İnsanların cenazelerinin ardından sevdiklerinin yeni mezarları önünde fotoğraf çekmesi yaygın bir durum ancak falcılar bunun gerekli olduğunu düşünmüyor.

Merhumun ruhu fotoğrafa girebilir ve fotoğrafla birlikte eve götürülebilir. Bundan sonra evde bazı tuhaf şeyler olmaya başlayabilir. Bir süredir memleketinden uzakta olan insanlar genellikle sevdiklerinin mezar fotoğraflarını yanlarında bulundurmayı severler. Ölen kişinin muhtemelen domino oynayacağı gün boyunca fotoğraf çekmek en iyisidir. Bunları benzersiz bir albümde veya sıkı bir çantada diğer fotoğraflardan ayrı tutun.

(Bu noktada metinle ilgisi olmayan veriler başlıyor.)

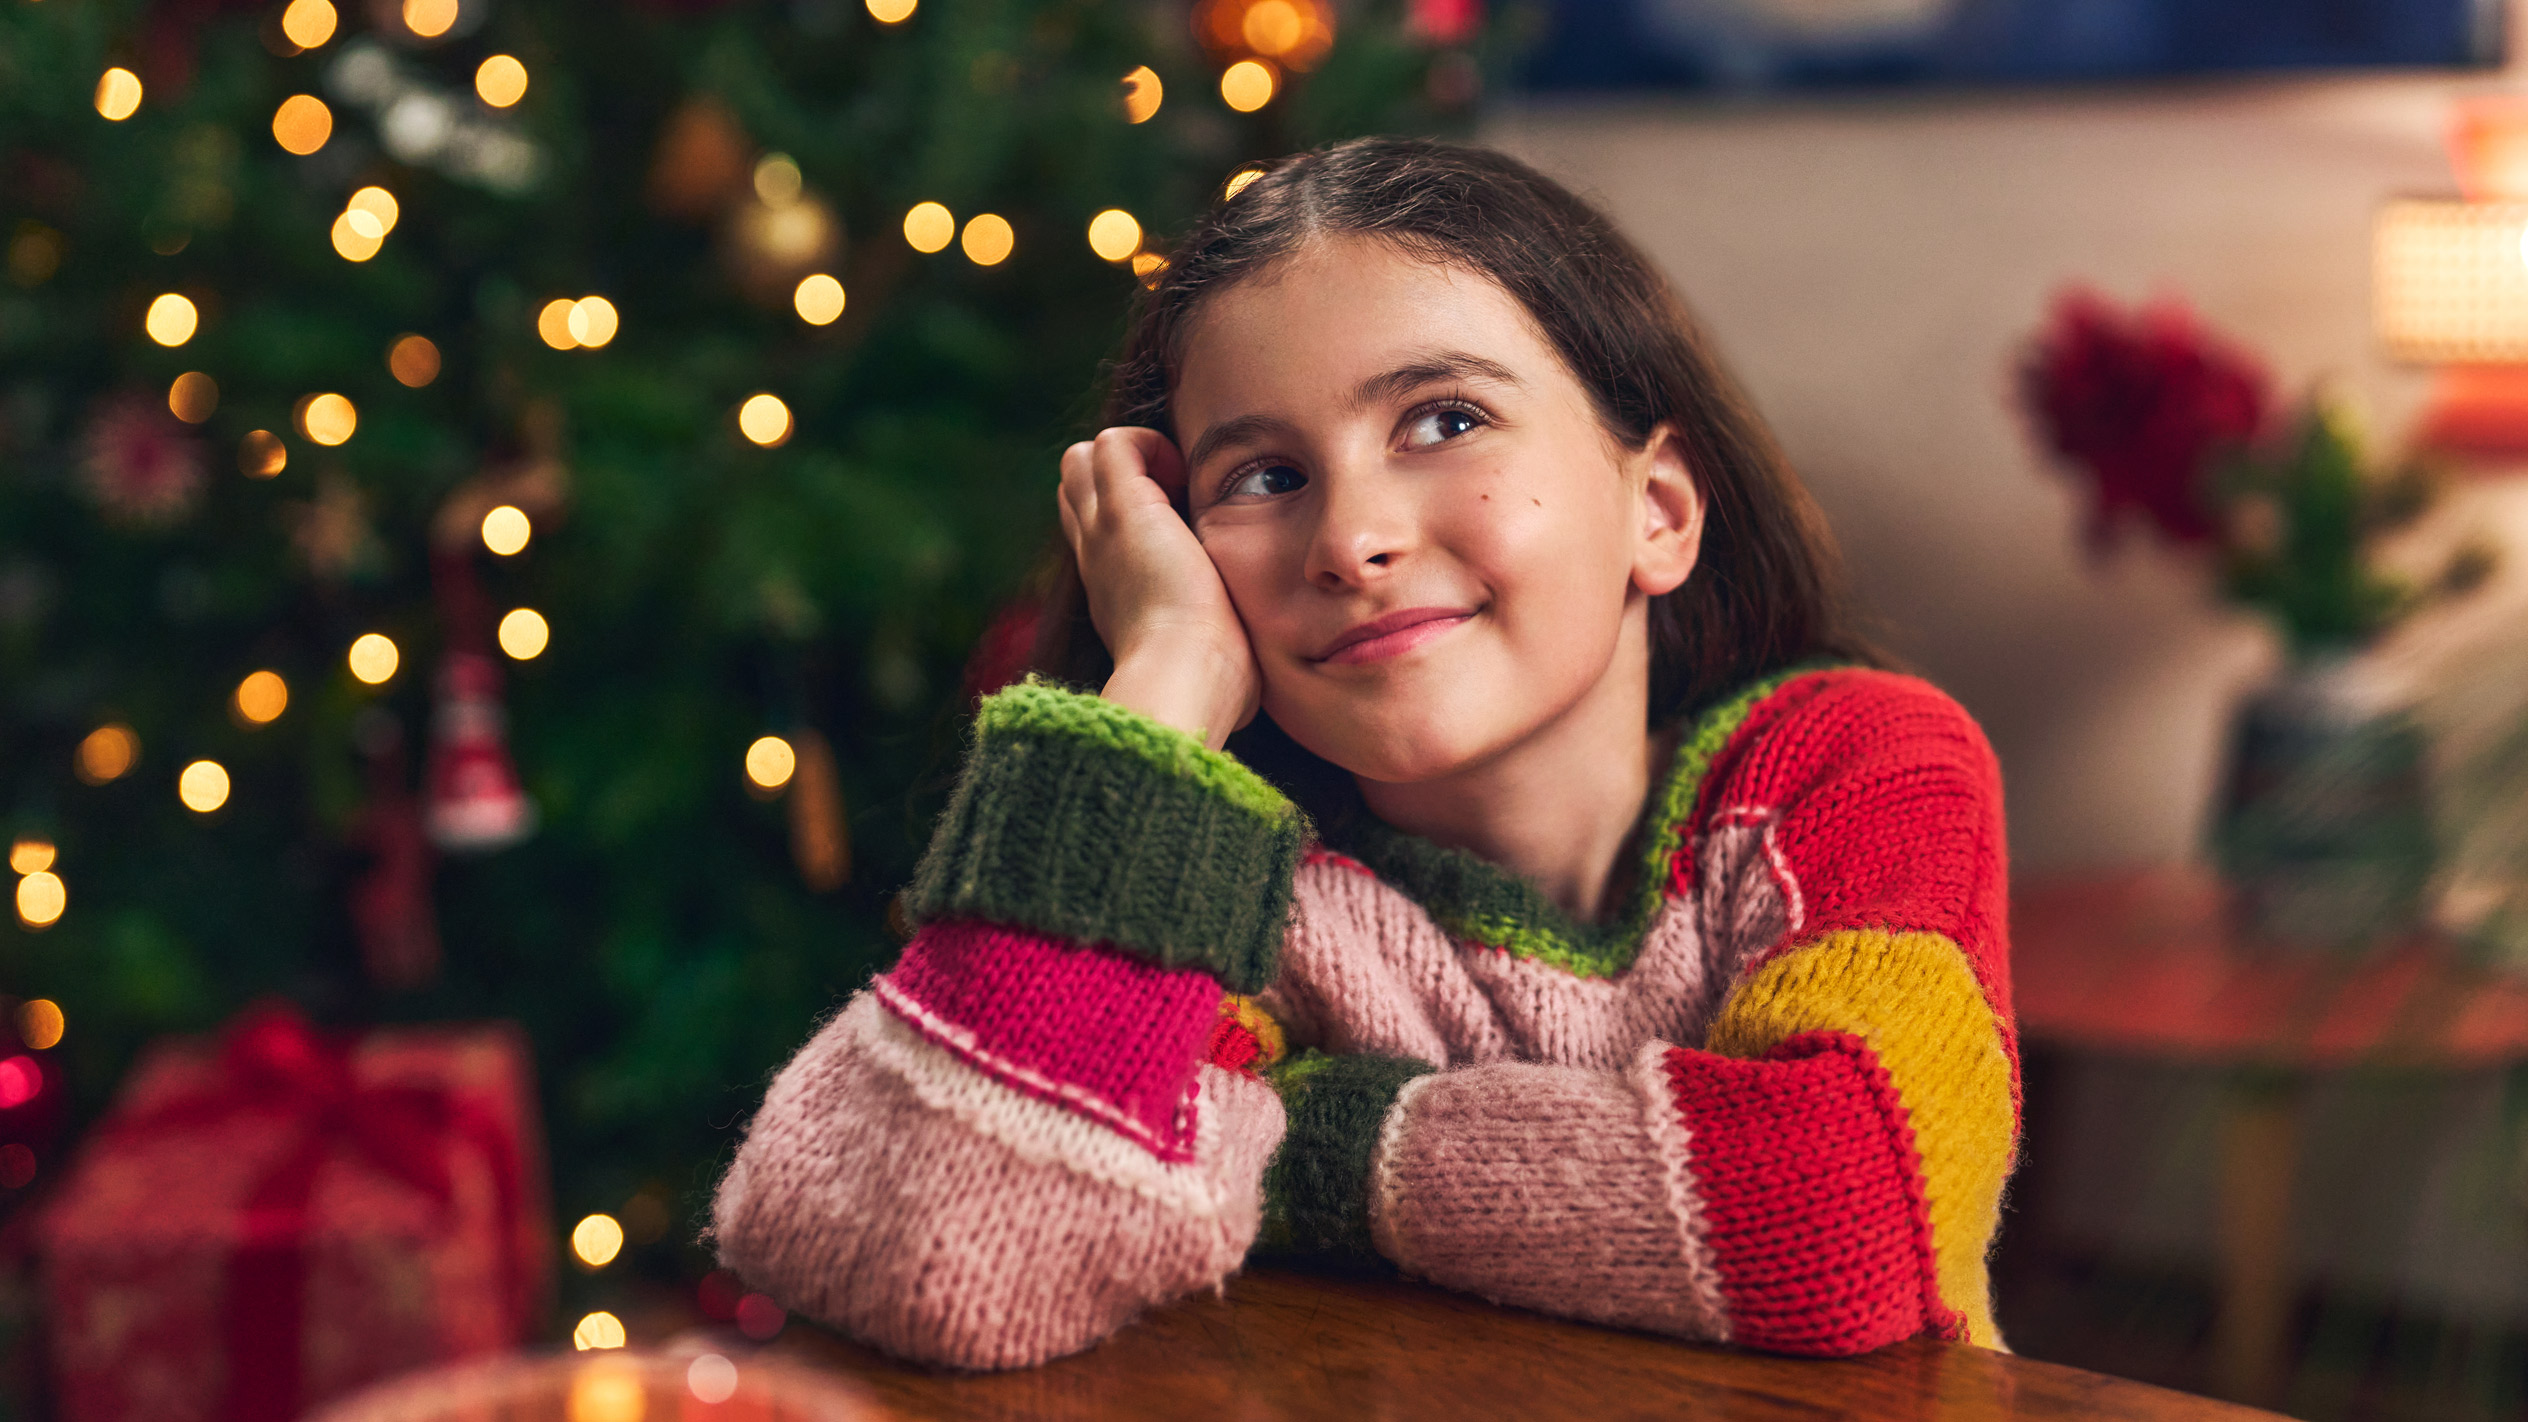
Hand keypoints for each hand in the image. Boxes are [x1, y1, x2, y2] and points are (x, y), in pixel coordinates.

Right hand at [1056, 427, 1259, 749]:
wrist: (1184, 678)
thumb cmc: (1209, 685)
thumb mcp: (1207, 659)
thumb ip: (1216, 647)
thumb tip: (1248, 673)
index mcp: (1115, 594)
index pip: (1096, 535)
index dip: (1130, 516)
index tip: (1180, 533)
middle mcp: (1098, 558)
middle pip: (1077, 491)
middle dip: (1123, 478)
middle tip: (1178, 500)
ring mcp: (1104, 530)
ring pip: (1082, 461)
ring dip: (1131, 457)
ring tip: (1178, 484)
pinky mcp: (1123, 507)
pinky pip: (1113, 443)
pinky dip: (1147, 442)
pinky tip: (1184, 473)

Mezarlıklar genellikle negatif bir enerjiye sahiptir çünkü bunlar vefat eden birçok insanın son dinlenme yeridir. Ruhları yaşayanlar için her zaman olumlu olmayabilir. Mezarlığı ziyaret edenlerin, ölen yakınlarını anarken sıklıkla üzüntü duyduklarını da belirtmekte fayda var. Mezarlıklarda fotoğraf çekmenin neden yasak olduğuna dair bir efsane var. Bir adam kız arkadaşıyla birlikte mezarlığa geldi ve anıtın önünde fotoğraf çektirmek istedi. Yaşlı bir adam yanlarına gelerek, merhumun ruhunun yanlışlıkla fotoğrafa girebileceğini ve daha sonra eve yerleşebileceğini, burada her türlü soruna yol açabileceğini söyledi.

Gençler başka bir şekilde nişanlandılar ve kısa süre sonra geri döndüler. Cevap vermeye çalıştıklarında yaşlı adamın çoktan gitmiş olduğunu gördüler. Adam yine de yaşlı adamın sözlerine aldırış etmedi ve birkaç fotoğraf çekti. Görünüşe göre kız arkadaşından ayrılmış ve başka birçok sorunla karşı karşıya kalmıştı. Efsane bunun sadece bir tesadüf mü yoksa yaşlı adamın kehanetinin mi gerçekleştiğini söylemiyor. Bu hikayeye inanıp inanmayacağınıza kendiniz karar verebilirsiniz.